Il fondo di previdenza complementare FONDINPS
FondInps è un Fondo di previdenza complementare vero e proprio, esattamente come un fondo comune di investimento. E’ istituito presso l’INPS. Al fondo istituito presso l’Inps vengono conferite le quote di trattamento di fine rapporto (TFR) maturando dei lavoratori per i quali ricorrano, congiuntamente, i seguenti presupposti:
- si realizzi l’ipotesi di silenzio assenso, che ricordiamo si concretizza quando un lavoratore non abbia espresso alcuna volontà circa la destinazione del TFR entro 6 mesi dalla data di assunzione;
- non siano applicabili le disposizioni previste dall’art. 8, comma 7, lettera b), numeri 1 e 2 del Decreto Legislativo n. 252 del 2005 (modalità tacite), che stabiliscono i criteri di destinazione del TFR a forme pensionistiche previste dagli accordi o contratti collettivi. In sostanza, non è possibile destinare il TFR ai fondi pensione previsti dal CCNL.

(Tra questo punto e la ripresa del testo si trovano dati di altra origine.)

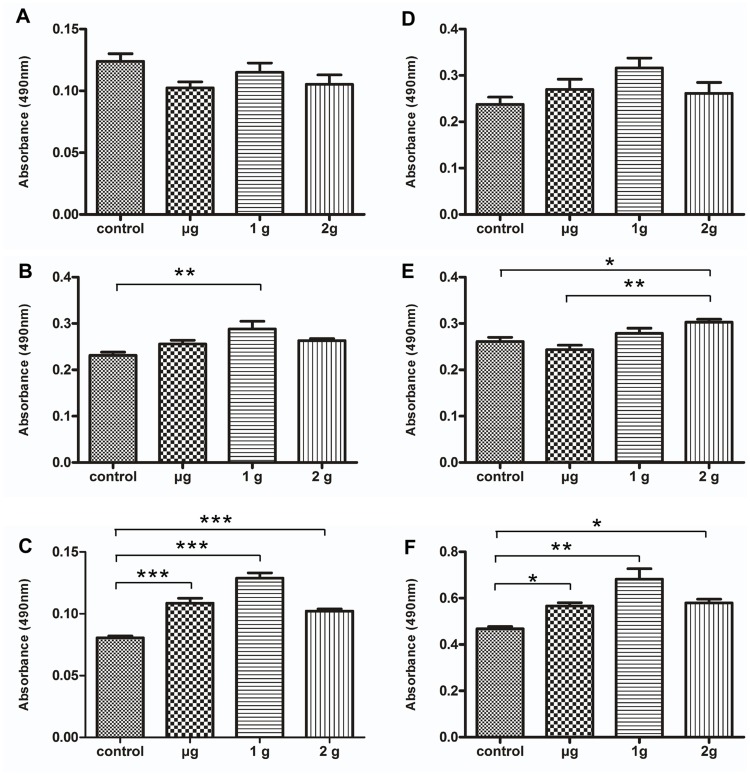
MTT analysis of the effects of LG-HMF on the viability of MC3T3-E1 (A–C) and MG-63 (D–F) cells.After MG-63 and MC3T3-E1 cells were cultured at 37°C for 12 h, 24 h, and 48 h in the bore of the superconducting magnet, the cells were removed from LG-HMF. The MTT assay was used to detect the effects of LG-HMF (μ-g, 1-g, and 2-g) on cell viability. Cell viabilities increased slightly in both cell lines compared to control conditions after 24 h or 48 h of exposure to LG-HMF (P<0.05). A–C: MG-63 cells; D–F: MC3T3-E1cells. A, D: exposure to LG-HMF for 12 h; B, E: exposure to LG-HMF for 24 h; C, F: exposure to LG-HMF for 48 h. *: P<0.05, **: P<0.01, ***: P<0.001.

Si tratta di un Fondo pensione residuale, perché serve a raccogliere il TFR maturando che non è stato conferito esplicitamente ad una forma pensionistica complementare collettiva o individuale e non può nemmeno essere conferito tacitamente ad alcuna forma pensionistica complementare collettiva per mancanza di una esplicita previsione contrattuale riferita ad un intero settore ovvero per la mancata previsione della inclusione di alcune tipologie di lavoro tra i destinatari del fondo pensione collettivo. Il silenzio assenso si verifica quando il lavoratore non ha espresso alcuna volontà entro il 30 giugno 2007 per i lavoratori già occupati al 31 dicembre 2006, ovvero entro 6 mesi dalla data di prima assunzione, se successiva.
Gli effetti del silenzio assenso si producono, anche in questo caso, a decorrere dal mese successivo alla scadenza del termine per la scelta. Il datore di lavoro dovrà versare le quote di TFR di pertinenza di FondInps alla scadenza ordinaria per il versamento dei contributi previdenziali, quindi in F24 ed entro il giorno 16 del mese successivo.
E’ importante non confondere FondiInps con il Fondo di Tesoreria istituito presso l’Inps. Quest’ultimo non è un fondo di investimento ma una cassa istituita presso la quale viene conservato il TFR per le imprese con almeno 50 dipendenti e nel caso i lavoratori abbiano scelto di mantenere il TFR in azienda.